Saturday, August 5, 2023

August 5th, 2023

   Today is National Mustard Day and everyone knows how I feel about the yellow condiment when it comes to a hotdog.

You’ll never see me with a hotdog heading towards my mouth with ketchup on the bun. I’ve gotten to the point where it isn’t even on my cheeseburger. Ketchup has a proper place on my french fries only.
I’ve gotten to an age where I give two shits over what you put on your hotdog.
I’m a mustard guy.
I won’t stop you if you want to put ketchup on a hotdog. It’s kind of like a guy who walks into a restaurant and sits down at the table with a baseball cap. The hat should be off your head before the waiter hands you a menu. Hell, it should have been off when you walked in the door.
Just like the clown wearing a hat at the dinner table, the guy with the hotdog with ketchup hasn’t been taught proper etiquette.
It’s not my job to police someone who goes against the rules. I didn’t make these rules, I just follow them.
When a guest walked onto the trading floor with his hat on… a chorus of “please remove your hat sir” would bellow from the pit.
It was never the farmer with a five hundred dollar cowboy hat. They would be holding their hats in their hands. It was always some punk with a hitch in his step and a Mizzou or Huskers hat on his head.
I went from mustard on hotdogs to gentlemen removing their hats indoors.
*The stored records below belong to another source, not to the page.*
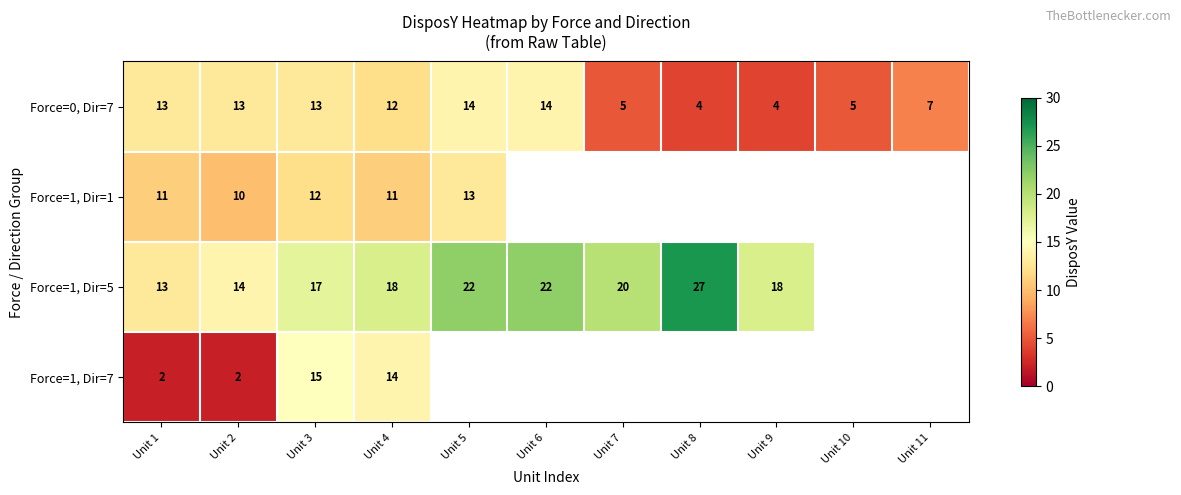

The Force=1, Dir=1 series shows 11 at Unit 1. True or false?

True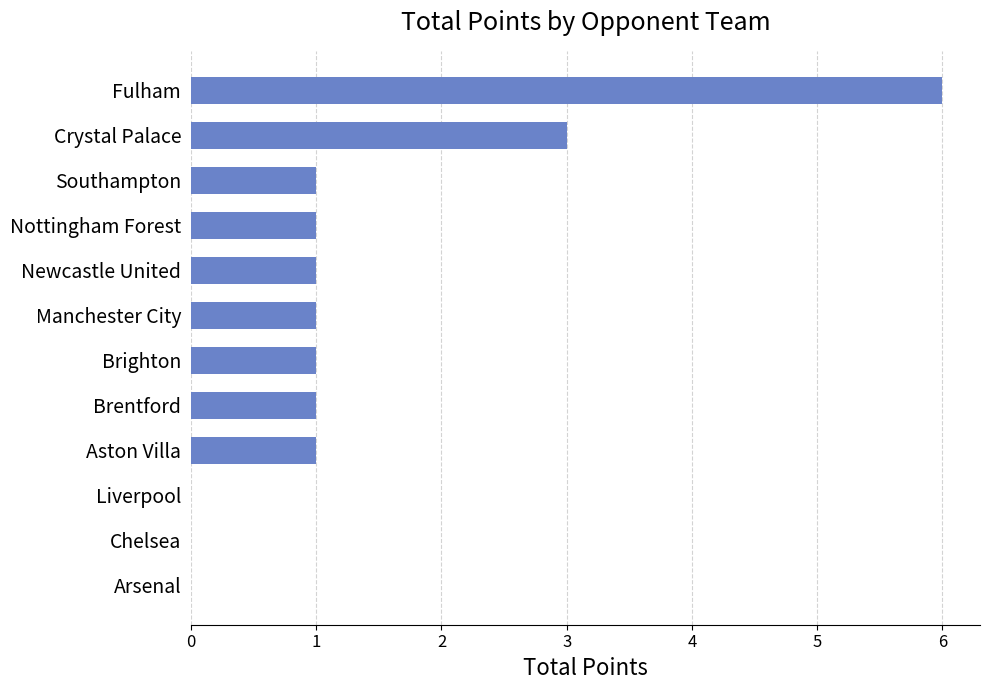

Reading top to bottom, transcribe all the data shown in this chart.

Fulham=6	Crystal Palace=3	Southampton=1	Nottingham Forest=1	Newcastle United=1	Manchester City=1	Brighton=1	Brentford=1	Aston Villa=1	Liverpool=0	Chelsea=0	Arsenal=0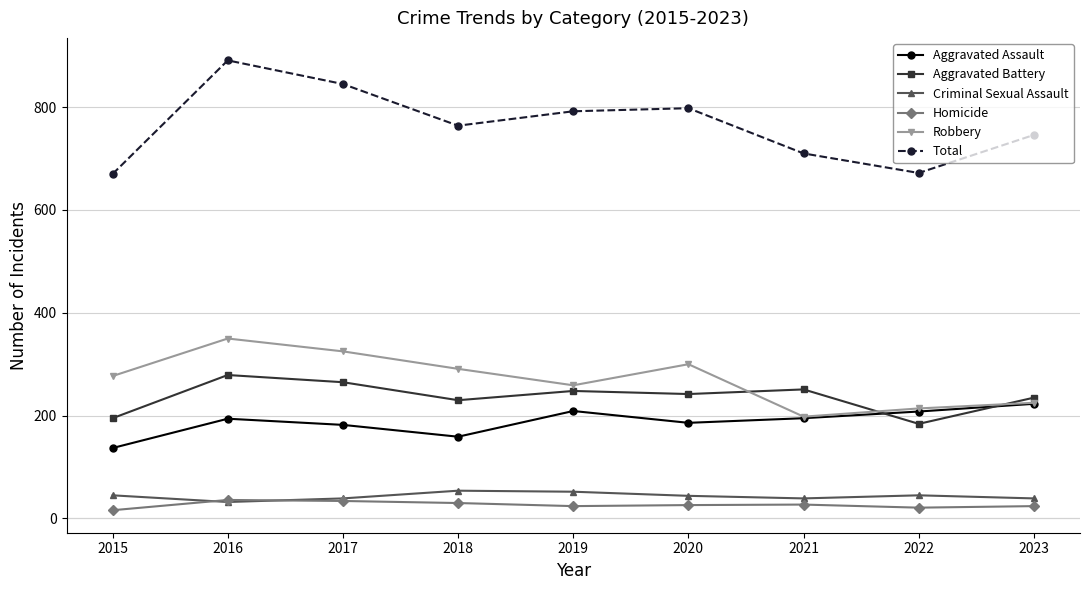

Which series has the widest spread of values?

Total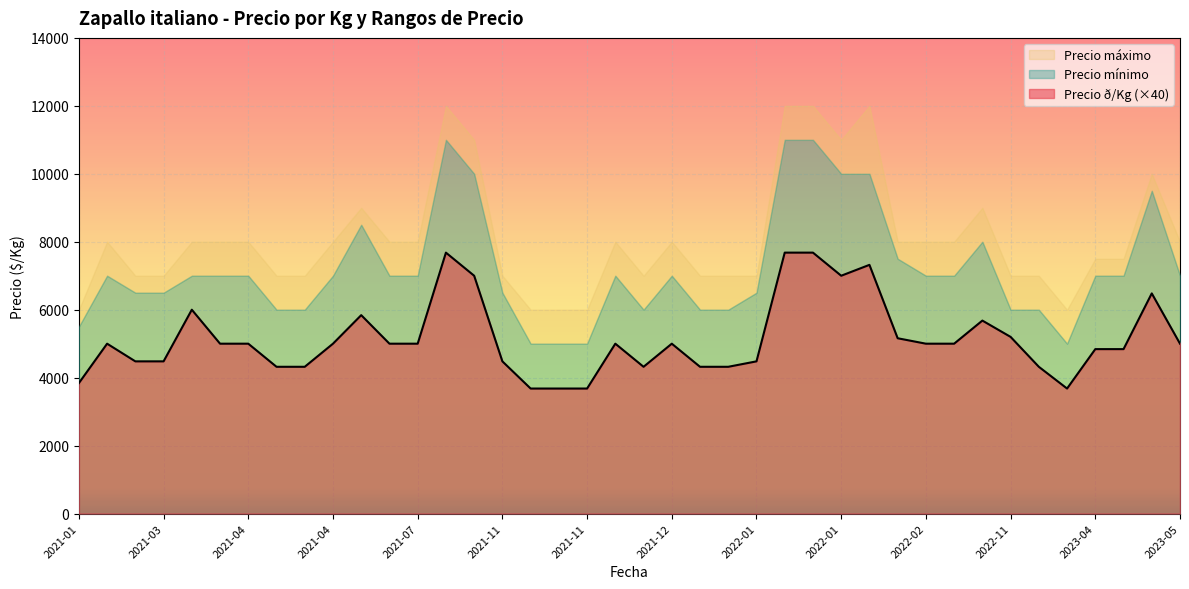

True or false: Precio ð /Kg and Precio máximo intersect in this chart.

False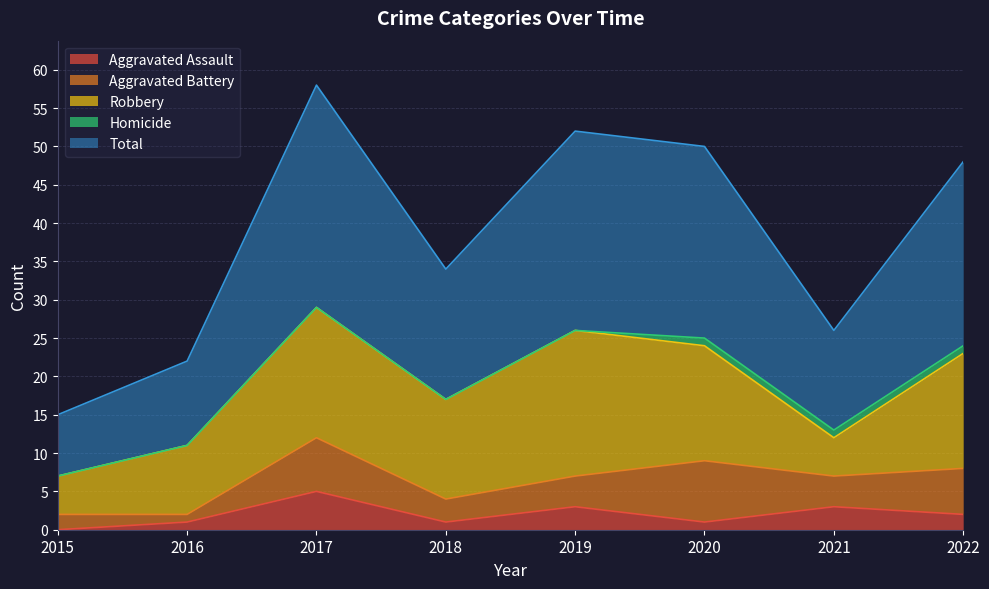

Where does the Robbery series first go above 15?

2017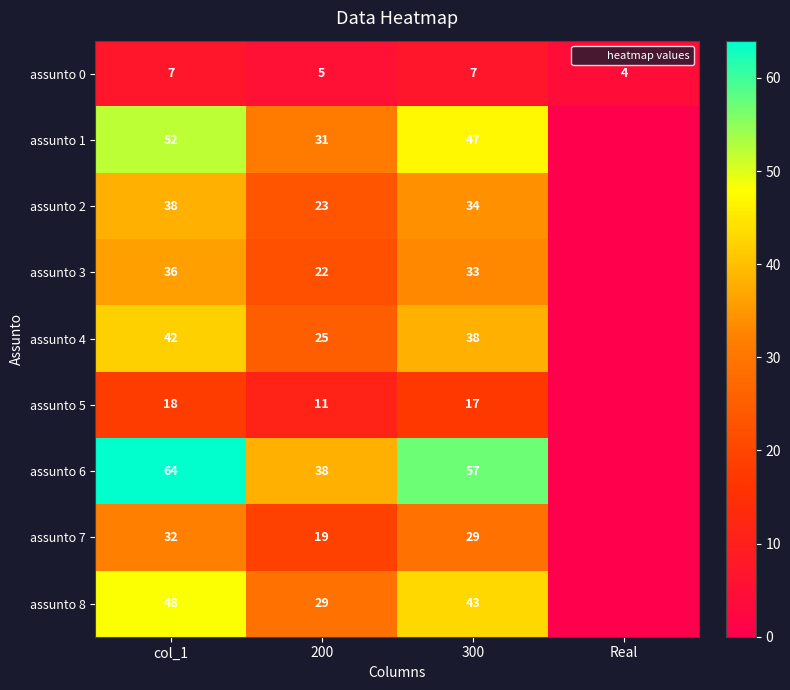

Which has a higher value, col_1 or 300?

col_1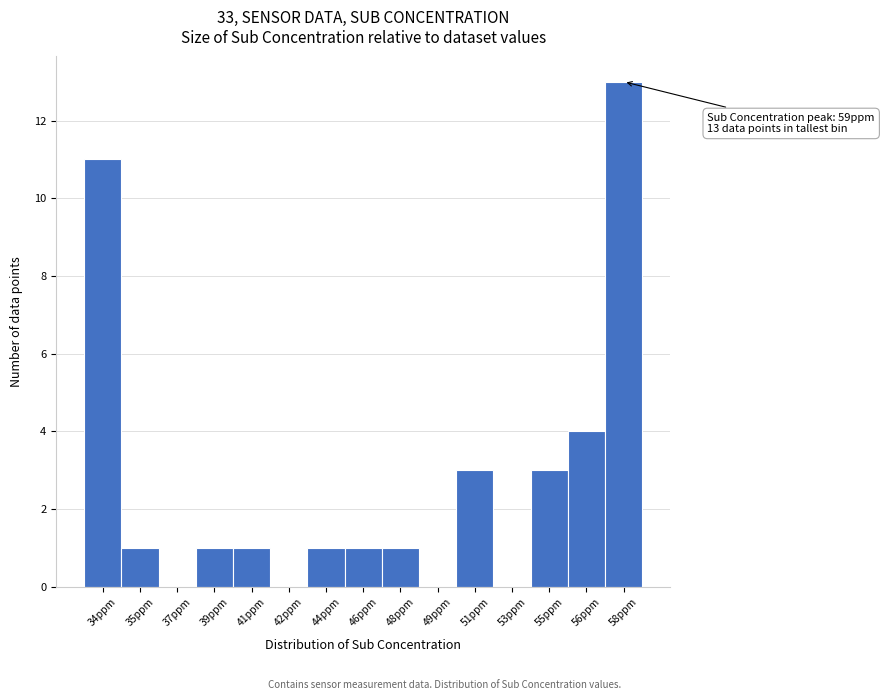

Reading left to right, list all the values displayed in this chart.

34ppm=11	35ppm=1	37ppm=0	39ppm=1	41ppm=1	42ppm=0	44ppm=1	46ppm=1	48ppm=1	49ppm=0	51ppm=3	53ppm=0	55ppm=3	56ppm=4	58ppm=13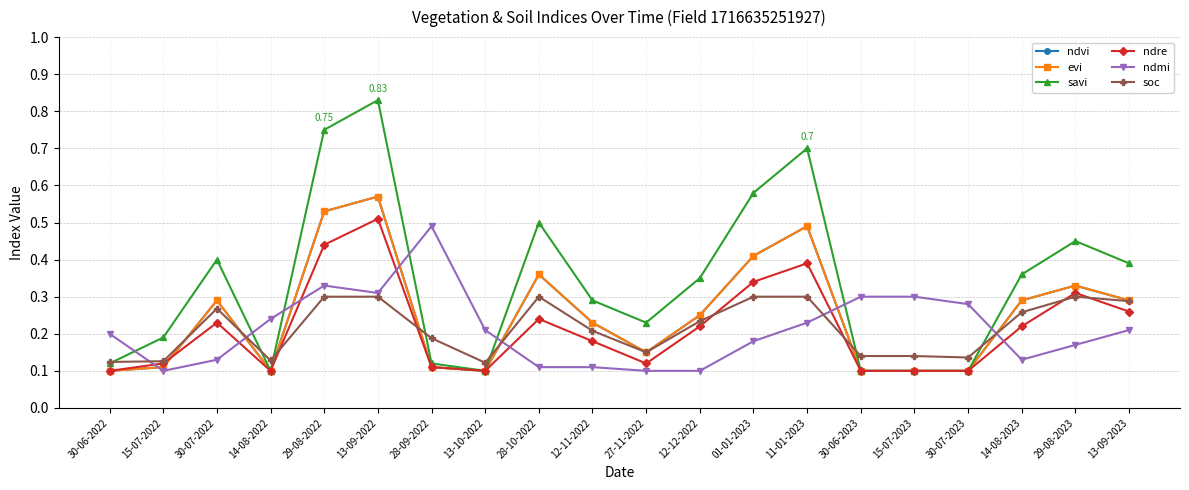

What is the greatest value displayed?

0.8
I’ve completely lost track of today’s Morning Chalkboard.
It’s to late to start a new subject for today.
Pray for Mongo, follow the Tattoo Runner, hold the door open for someone, buy someone a coffee cake and take a moment to breathe.
Put some pork on the grill and some love between the sheets!
…And who cares what kind of love.
...boy and girl love, girl and boy love, boy and boy love, girl and girl love…. Just make sure it’s love, because love is good!
Hate is like ketchup on a Chicago Dog…… Yuckie.